## What you should do
From the entries that follow, copy exactly the lines beginning at the line holding "PGS BANNOYE PSL" and continuing through the line holding "Time | Rk | |".

## Record extracts
════════

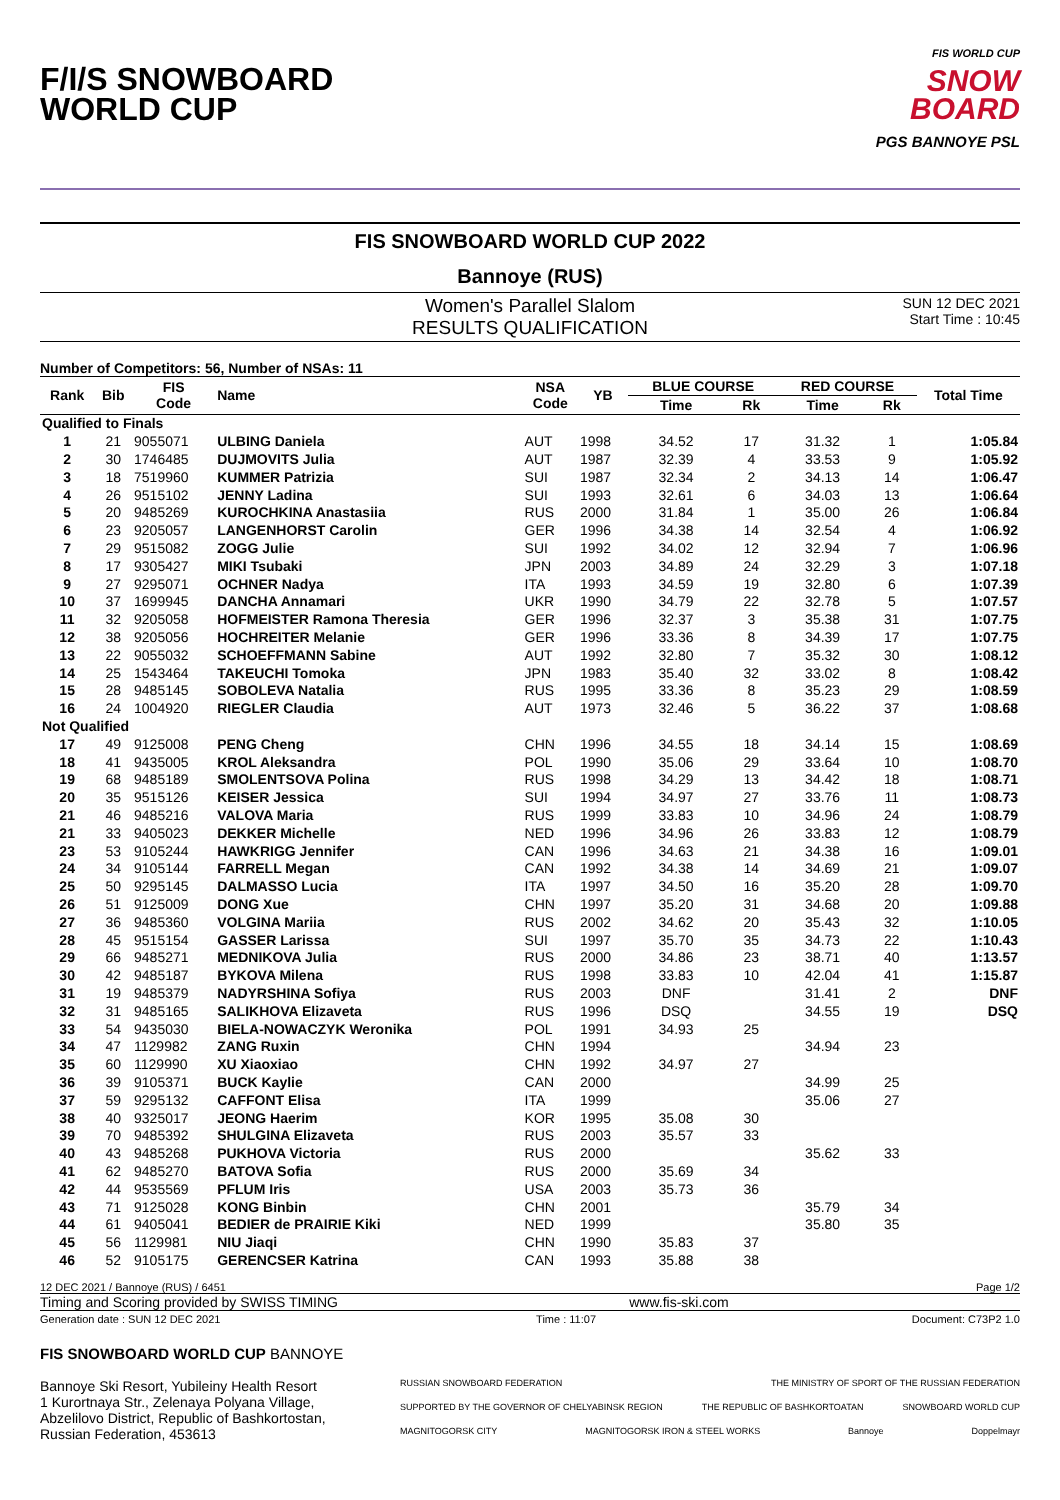F/I/S SNOWBOARD
WORLD CUP
FIS WORLD CUP
SNOW
BOARD
PGS BANNOYE PSL
FIS SNOWBOARD WORLD CUP 2022
Bannoye (RUS)
Women's Parallel Slalom
RESULTS QUALIFICATION
SUN 12 DEC 2021
Start Time : 10:45
Number of Competitors: 56, Number of NSAs: 11
| Rank | Bib | FIS Code | Name | NSA Code | YB | BLUE COURSE | | RED COURSE | | Total Time |
| --- | --- | --- | --- | --- | --- | --- | --- | --- | --- | --- |
| | | | | | | Time | Rk | Time | Rk | |
| Qualified to Finals | | | | | | | | | | |
| 1 | 21 | 9055071 | ULBING Daniela | AUT | 1998 | 34.52 | 17 | 31.32 | 1 | 1:05.84 |
| 2 | 30 | 1746485 | DUJMOVITS Julia | AUT | 1987 | 32.39 | 4 | 33.53 | 9 | 1:05.92 |
| 3 | 18 | 7519960 | KUMMER Patrizia | SUI | 1987 | 32.34 | 2 | 34.13 | 14 | 1:06.47 |
| 4 | 26 | 9515102 | JENNY Ladina | SUI | 1993 | 32.61 | 6 | 34.03 | 13 | 1:06.64 |
| 5 | 20 | 9485269 | KUROCHKINA Anastasiia | RUS | 2000 | 31.84 | 1 | 35.00 | 26 | 1:06.84 |
| 6 | 23 | 9205057 | LANGENHORST Carolin | GER | 1996 | 34.38 | 14 | 32.54 | 4 | 1:06.92 |
| 7 | 29 | 9515082 | ZOGG Julie | SUI | 1992 | 34.02 | 12 | 32.94 | 7 | 1:06.96 |
| 8 | 17 | 9305427 | MIKI Tsubaki | JPN | 2003 | 34.89 | 24 | 32.29 | 3 | 1:07.18 |
| 9 | 27 | 9295071 | OCHNER Nadya | ITA | 1993 | 34.59 | 19 | 32.80 | 6 | 1:07.39 |
| 10 | 37 | 1699945 | DANCHA Annamari | UKR | 1990 | 34.79 | 22 | 32.78 | 5 | 1:07.57 |
| 11 | 32 | 9205058 | HOFMEISTER Ramona Theresia | GER | 1996 | 32.37 | 3 | 35.38 | 31 | 1:07.75 |
| 12 | 38 | 9205056 | HOCHREITER Melanie | GER | 1996 | 33.36 | 8 | 34.39 | 17 | 1:07.75 |
| 13 | 22 | 9055032 | SCHOEFFMANN Sabine | AUT | 1992 | 32.80 | 7 | 35.32 | 30 | 1:08.12 |
| 14 | 25 | 1543464 | TAKEUCHI Tomoka | JPN | 1983 | 35.40 | 32 | 33.02 | 8 | 1:08.42 |
| 15 | 28 | 9485145 | SOBOLEVA Natalia | RUS | 1995 | 33.36 | 8 | 35.23 | 29 | 1:08.59 |
| 16 | 24 | 1004920 | RIEGLER Claudia | AUT | 1973 | 32.46 | 5 | 36.22 | 37 | 1:08.68 |
| Not Qualified | | | | | | | | | | |
| 17 | 49 | 9125008 | PENG Cheng | CHN | 1996 | 34.55 | 18 | 34.14 | 15 | 1:08.69 |
| 18 | 41 | 9435005 | KROL Aleksandra | POL | 1990 | 35.06 | 29 | 33.64 | 10 | 1:08.70 |
| 19 | 68 | 9485189 | SMOLENTSOVA Polina | RUS | 1998 | 34.29 | 13 | 34.42 | 18 | 1:08.71 |
| 20 | 35 | 9515126 | KEISER Jessica | SUI | 1994 | 34.97 | 27 | 33.76 | 11 | 1:08.73 |
| 21 | 46 | 9485216 | VALOVA Maria | RUS | 1999 | 33.83 | 10 | 34.96 | 24 | 1:08.79 |
| 21 | 33 | 9405023 | DEKKER Michelle | NED | 1996 | 34.96 | 26 | 33.83 | 12 | 1:08.79 |
| 23 | 53 | 9105244 | HAWKRIGG Jennifer | CAN | 1996 | 34.63 | 21 | 34.38 | 16 | 1:09.01 |
| 24 | 34 | 9105144 | FARRELL Megan | CAN | 1992 | 34.38 | 14 | 34.69 | 21 | 1:09.07 |
| 25 | 50 | 9295145 | DALMASSO Lucia | ITA | 1997 | 34.50 | 16 | 35.20 | 28 | 1:09.70 |
| 26 | 51 | 9125009 | DONG Xue | CHN | 1997 | 35.20 | 31 | 34.68 | 20 | 1:09.88 |
| 27 | 36 | 9485360 | VOLGINA Mariia | RUS | 2002 | 34.62 | 20 | 35.43 | 32 | 1:10.05 |
| 28 | 45 | 9515154 | GASSER Larissa | SUI | 1997 | 35.70 | 35 | 34.73 | 22 | 1:10.43 |
| 29 | 66 | 9485271 | MEDNIKOVA Julia | RUS | 2000 | 34.86 | 23 | 38.71 | 40 | 1:13.57 |
| 30 | 42 | 9485187 | BYKOVA Milena | RUS | 1998 | 33.83 | 10 | 42.04 | 41 | 1:15.87 |
| 31 | 19 | 9485379 | NADYRSHINA Sofiya | RUS | 2003 | DNF | | 31.41 | 2 | DNF |
| 32 | 31 | 9485165 | SALIKHOVA Elizaveta | RUS | 1996 | DSQ | | 34.55 | 19 | DSQ |
| 33 | 54 | 9435030 | BIELA-NOWACZYK Weronika | POL | 1991 | 34.93 | 25 | | | |
| 34 | 47 | 1129982 | ZANG Ruxin | CHN | 1994 | | | 34.94 | 23 | |
| 35 | 60 | 1129990 | XU Xiaoxiao | CHN | 1992 | 34.97 | 27 | | | |
| 36 | 39 | 9105371 | BUCK Kaylie | CAN | 2000 | | | 34.99 | 25 | |
| 37 | 59 | 9295132 | CAFFONT Elisa | ITA | 1999 | | | 35.06 | 27 | |
| 38 | 40 | 9325017 | JEONG Haerim | KOR | 1995 | 35.08 | 30 | | | |
| 39 | 70 | 9485392 | SHULGINA Elizaveta | RUS | 2003 | 35.57 | 33 | | | |
| 40 | 43 | 9485268 | PUKHOVA Victoria | RUS | 2000 | | | 35.62 | 33 | |
| 41 | 62 | 9485270 | BATOVA Sofia | RUS | 2000 | 35.69 | 34 | | | |
| 42 | 44 | 9535569 | PFLUM Iris | USA | 2003 | 35.73 | 36 | | | |
| 43 | 71 | 9125028 | KONG Binbin | CHN | 2001 | | | 35.79 | 34 | |
| 44 | 61 | 9405041 | BEDIER de PRAIRIE Kiki | NED | 1999 | | | 35.80 | 35 | |
| 45 | 56 | 1129981 | NIU Jiaqi | CHN | 1990 | 35.83 | 37 | | | |
| 46 | 52 | 9105175 | GERENCSER Katrina | CAN | 1993 | 35.88 | 38 | | | |
12 DEC 2021 / Bannoye (RUS) / 6451 Page 1/2
Timing and Scoring provided by SWISS TIMING www.fis-ski.com
Generation date : SUN 12 DEC 2021 Time : 11:07 Document: C73P2 1.0
FIS SNOWBOARD WORLD CUP BANNOYE
Bannoye Ski Resort, Yubileiny Health Resort
1 Kurortnaya Str., Zelenaya Polyana Village,
Abzelilovo District, Republic of Bashkortostan,
Russian Federation, 453613
RUSSIAN SNOWBOARD FEDERATION THE MINISTRY OF SPORT OF THE RUSSIAN FEDERATION SUPPORTED BY THE GOVERNOR OF CHELYABINSK REGION THE REPUBLIC OF BASHKORTOATAN SNOWBOARD WORLD CUP MAGNITOGORSK CITY MAGNITOGORSK IRON & STEEL WORKS Bannoye Doppelmayr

════════

## Exercise answer
PGS BANNOYE PSL
FIS SNOWBOARD WORLD CUP 2022
Bannoye (RUS)
Women's Parallel Slalom
RESULTS QUALIFICATION
SUN 12 DEC 2021
Start Time : 10:45
Number of Competitors: 56, Number of NSAs: 11
| Rank | Bib | FIS Code | Name | NSA Code | YB | BLUE COURSE | | RED COURSE | | Total Time |
| --- | --- | --- | --- | --- | --- | --- | --- | --- | --- | --- |
| | | | | | | Time | Rk | Time | Rk | |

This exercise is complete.